DATASET RECORDS.
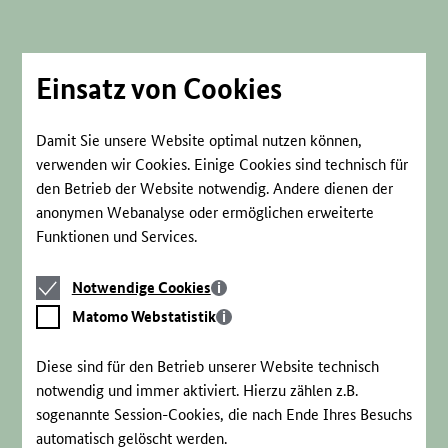
Direkt
zum
Seiteninhalt
springen
Einsatz von Cookies
Damit Sie unsere Website optimal nutzen können,
verwenden wir Cookies. Einige Cookies sind technisch für
den Betrieb der Website notwendig. Andere dienen der
anonymen Webanalyse oder ermöglichen erweiterte
Funktionen und Services.
Notwendige
Notwendige Cookies
Cookies
Matomo
Matomo Webstatistik
Webstatistik
Diese sind für den Betrieb unserer Website technisch
notwendig und immer aktiviert. Hierzu zählen z.B.
sogenannte Session-Cookies, die nach Ende Ihres Besuchs
automatisch gelöscht werden.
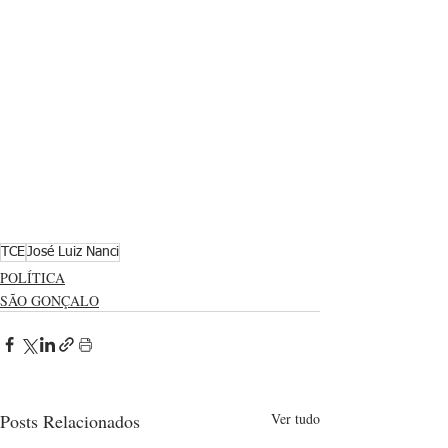
TCE
José Luiz Nanci
POLÍTICA
SÃO GONÇALO
Posts Relacionados
Ver tudo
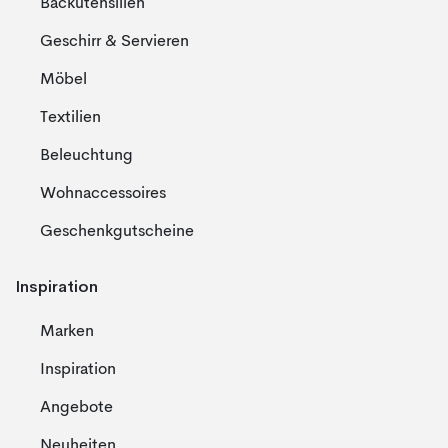
Backutensilien
Geschirr & Servieren
Möbel
Textilien
Beleuchtung
Wohnaccessoires
Geschenkgutscheine
Inspiration
Marken
Inspiration
Angebote
Neuheiten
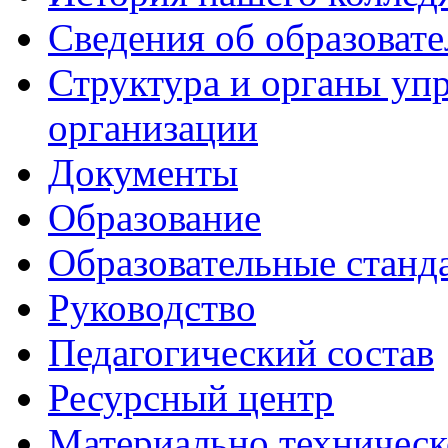
Сведения об образоват
Структура и органы уп
организации
Документы
Образование
Образовательные станд
Руководство
Педагогический состав
Ресурсный центр
Материально техническ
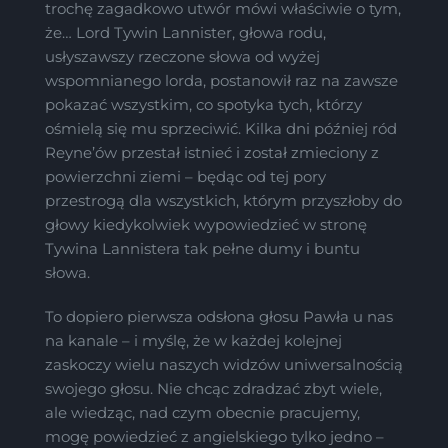
trochę zagadkowo utwór mówi właściwie o tym,
że… Lord Tywin Lannister, głowa rodu,
usłyszawszy rzeczone słowa od wyżej
wspomnianego lorda, postanowił raz na zawsze
pokazać wszystkim, co spotyka tych, którzy
ośmielą się mu sprzeciwić. Kilka dni później ród
Reyne’ów przestał istnieć i został zmieciony z
powierzchni ziemi – będąc od tej pory
przestrogą dla wszystkich, którym przyszłoby do
głowy kiedykolwiek wypowiedzieć w stronę
Tywina Lannistera tak pełne dumy i buntu
słowa.
To dopiero pierwsza odsłona głosu Pawła u nas
na kanale – i myślę, że w każdej kolejnej
zaskoczy wielu naszych widzów uniwersalnością
swojego głosu. Nie chcąc zdradzać zbyt wiele,
ale wiedząc, nad czym obecnie pracujemy,
mogę powiedzieć z angielskiego tylko jedno –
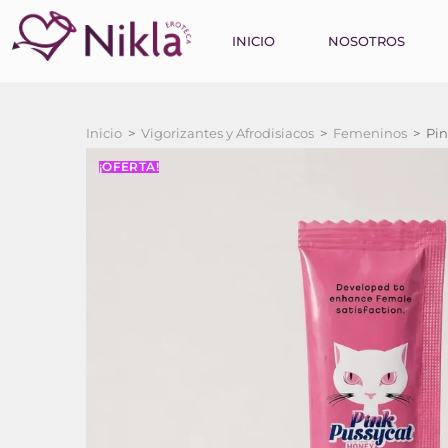
INICIO
NOSOTROS
Inicio
>
Vigorizantes y Afrodisiacos
>
Femeninos
>
Pin
¡OFERTA!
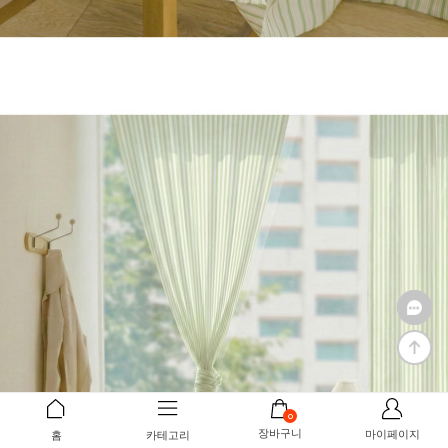
0
장바구니
마이페이지
홈
카테고리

TASK TO CARRY OUT.
The records above are to be duplicated exactly, pictures left out.

FINISHED TASK.
Direkt
zum
Seiteninhalt
springen
Einsatz von Cookies
Damit Sie unsere Website optimal nutzen können,
verwenden wir Cookies. Einige Cookies sind technisch für
den Betrieb der Website notwendig. Andere dienen der
anonymen Webanalyse oder ermöglichen erweiterte
Funktionen und Services.
Notwendige
Notwendige Cookies
Cookies
Matomo
Matomo Webstatistik
Webstatistik
Diese sind für den Betrieb unserer Website technisch
notwendig und immer aktiviert. Hierzu zählen z.B.
sogenannte Session-Cookies, die nach Ende Ihres Besuchs
automatisch gelöscht werden.
TCE
José Luiz Nanci
POLÍTICA
SÃO GONÇALO
Posts Relacionados
Ver tudo
Backutensilien
Geschirr & Servieren
Möbel
Textilien
Beleuchtung
Wohnaccessoires
Geschenkgutscheine
Inspiration
Marken
Inspiration
Angebote
Neuheiten
Сведения об образоват
Структура и органы уп
организации
Документы
Образование
Образовательные станд
Руководство
Педагогический состав
Ресурсный центр
Материально техническ
trochę zagadkowo utwór mówi właściwie o tym,
że… Lord Tywin Lannister, głowa rodu,
usłyszawszy rzeczone słowa od wyżej
wspomnianego lorda, postanowił raz na zawsze
pokazać wszystkim, co spotyka tych, którzy
ośmielą się mu sprzeciwić. Kilka dni później ród
Reyne’ów przestał istnieć i został zmieciony z
powierzchni ziemi – będąc od tej pory
przestrogą dla wszystkich, którym przyszłoby do
głowy kiedykolwiek wypowiedzieć w stronę
Tywina Lannistera tak pełne dumy i buntu
słowa.
To dopiero pierwsza odsłona głosu Pawła u nas
na kanale – i myślę, że w każdej kolejnej
zaskoczy wielu naszych widzów uniwersalnością
swojego głosu. Nie chcąc zdradzać zbyt wiele,
ale wiedząc, nad czym obecnie pracujemy,
mogę powiedzieć z angielskiego tylko jedno –
INICIO
NOSOTROS
Inicio
>
Vigorizantes y Afrodisiacos
>
Femeninos
>
Pin
¡OFERTA!
0
장바구니
마이페이지
홈
카테고리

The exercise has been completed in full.